Copy every line of the records below that holds the word "right".

++++ DATA

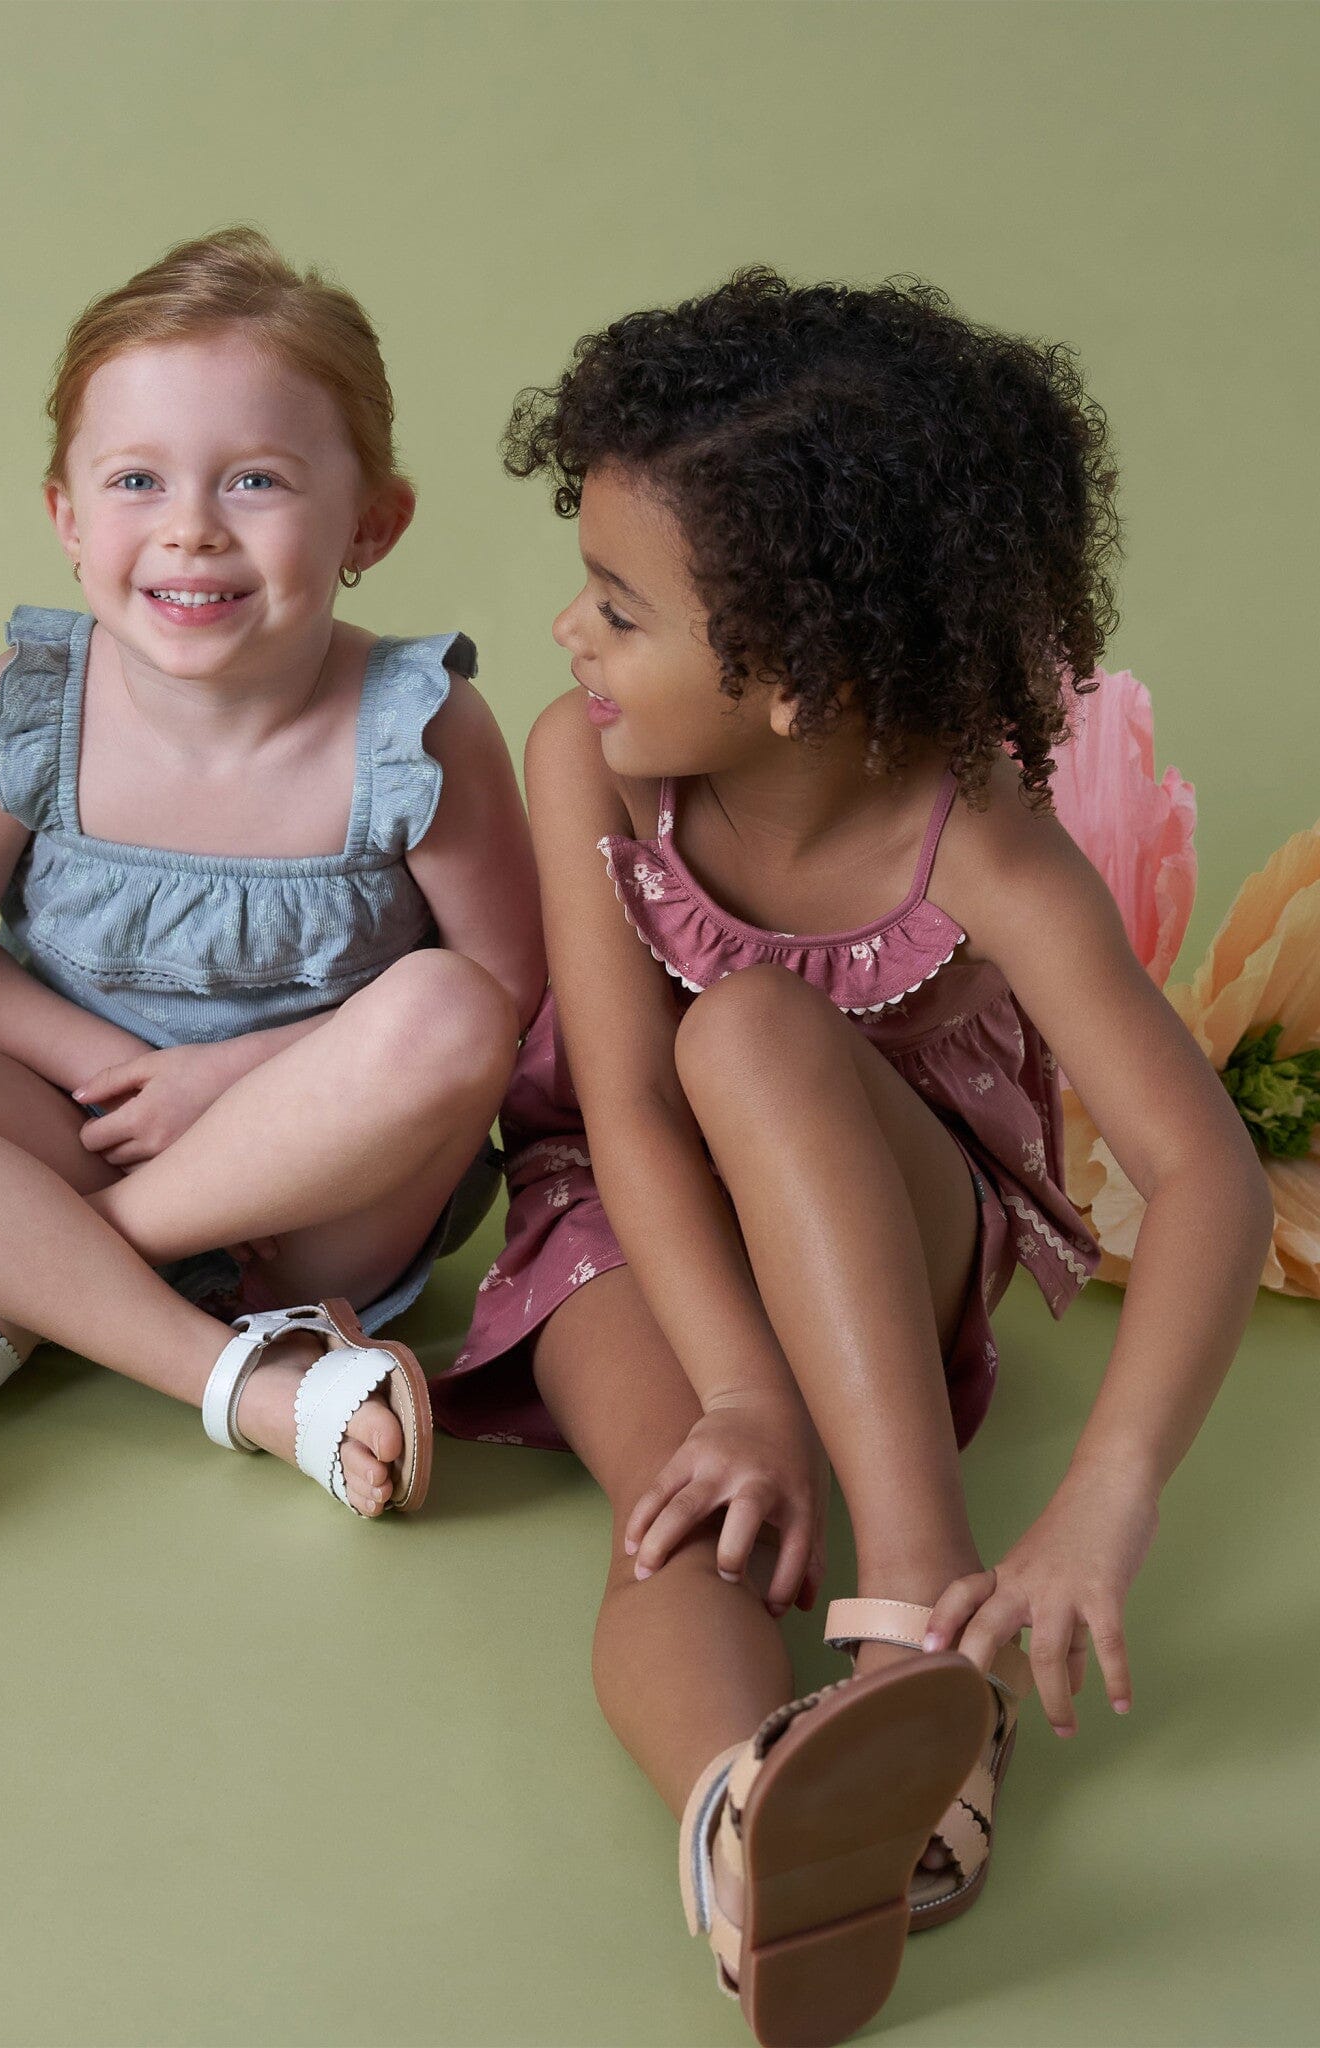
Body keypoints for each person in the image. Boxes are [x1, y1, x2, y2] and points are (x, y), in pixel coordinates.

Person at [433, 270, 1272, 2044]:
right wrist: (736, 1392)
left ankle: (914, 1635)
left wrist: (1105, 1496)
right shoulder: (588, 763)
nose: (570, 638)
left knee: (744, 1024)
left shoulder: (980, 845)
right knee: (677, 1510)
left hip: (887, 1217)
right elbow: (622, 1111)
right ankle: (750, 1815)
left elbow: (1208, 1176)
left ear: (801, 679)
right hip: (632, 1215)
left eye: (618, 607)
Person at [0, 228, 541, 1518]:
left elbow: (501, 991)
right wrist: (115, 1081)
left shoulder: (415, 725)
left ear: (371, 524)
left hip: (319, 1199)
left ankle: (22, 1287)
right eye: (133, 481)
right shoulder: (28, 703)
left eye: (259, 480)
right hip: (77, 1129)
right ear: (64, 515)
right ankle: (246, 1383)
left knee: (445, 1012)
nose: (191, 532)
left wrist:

++++++++

*WORKED SOLUTION*
right wrist: (736, 1392)
right shoulder: (588, 763)
right knee: (677, 1510)
right elbow: (622, 1111)
right ankle: (750, 1815)
right hip: (632, 1215)
right wrist: (115, 1081)
right eye: (133, 481)
right shoulder: (28, 703)
right hip: (77, 1129)
right ear: (64, 515)
right ankle: (246, 1383)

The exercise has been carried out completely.